Right Question, Wrong Answer

The sentiment expressed by Paul La Monica at CNN reminds me of the the optimism in residential real estate that lasted for close to a year before the bottom fell out of the market. Now, even though it is widely understood that commercial real estate follows with a lag, optimism reigns supreme. Check out the subtitle: "Even if commercial real estate weakens further, the market probably won't collapse."

I disagree. Many regional banks that avoided the residential debacle, are now left holding the bag on commercial loans.

OK so General Growth Properties was widely expected. General Growth also represented prime properties yet it could barely meet interest payments. What are all the secondary properties and strip malls going to do? When those properties are foreclosed on, where are the buyers going to come from? At what price? And what use is an office that no one wants to rent?

It is harder and harder to rent any space. This is pressuring lease prices yet the debt remains. Debt that cannot be paid back, will by definition be defaulted on.

The idea that "there wasn't as much of a bubble in commercial real estate" is like saying the loss of a hand is not as bad as the loss of an arm. Give it time.

Love Affair With Malls Not Coming Back

America's love affair with the mall is not coming back. Boomers headed into retirement dependent on the real estate bubble have now taken a massive hit on both their houses and their stock portfolios. Neither is coming back soon. Retirement plans will be scaled back to include less travel, fewer toys (boats and cars), and less shopping in general. Moreover, a new wave of frugality has hit the children of boomers.
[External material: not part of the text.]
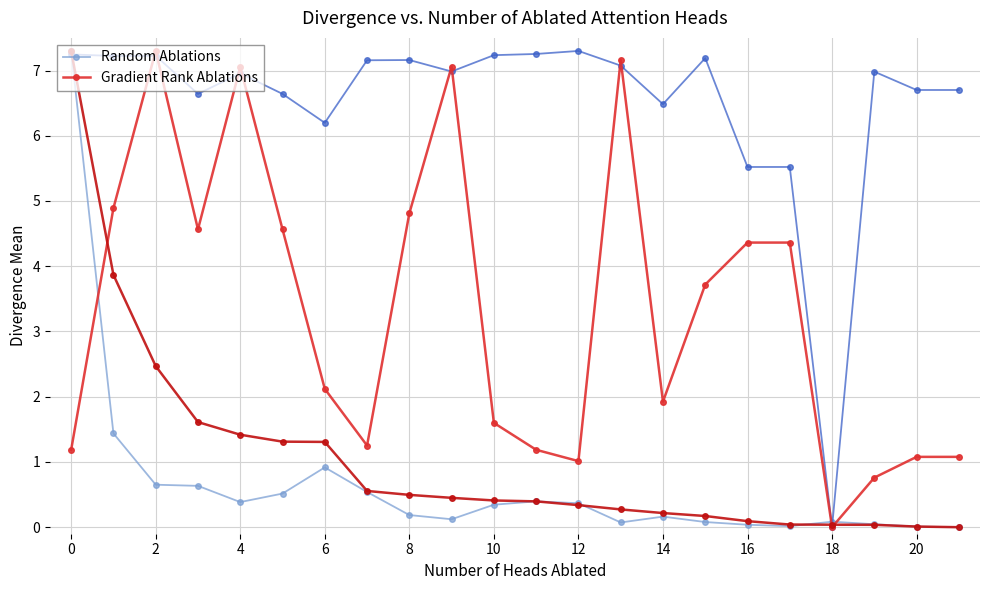

Where is the first local maximum for Gradient Rank Ablations?

2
Search this blog for the word "Frugality"and see what you find.

A quick search for Frugality is all it should take to see that the value of shopping space is declining every single day! And every person becoming more frugal is another person doing less shopping, less buying, and increasingly cost conscious about what they do buy. Margins will collapse. On everything.

And so a tsunami of commercial real estate bankruptcies is just offshore, fueled by a change in consumer attitudes. Few have bothered to take note. Complacency in commercial real estate is not justified nor will it be rewarded.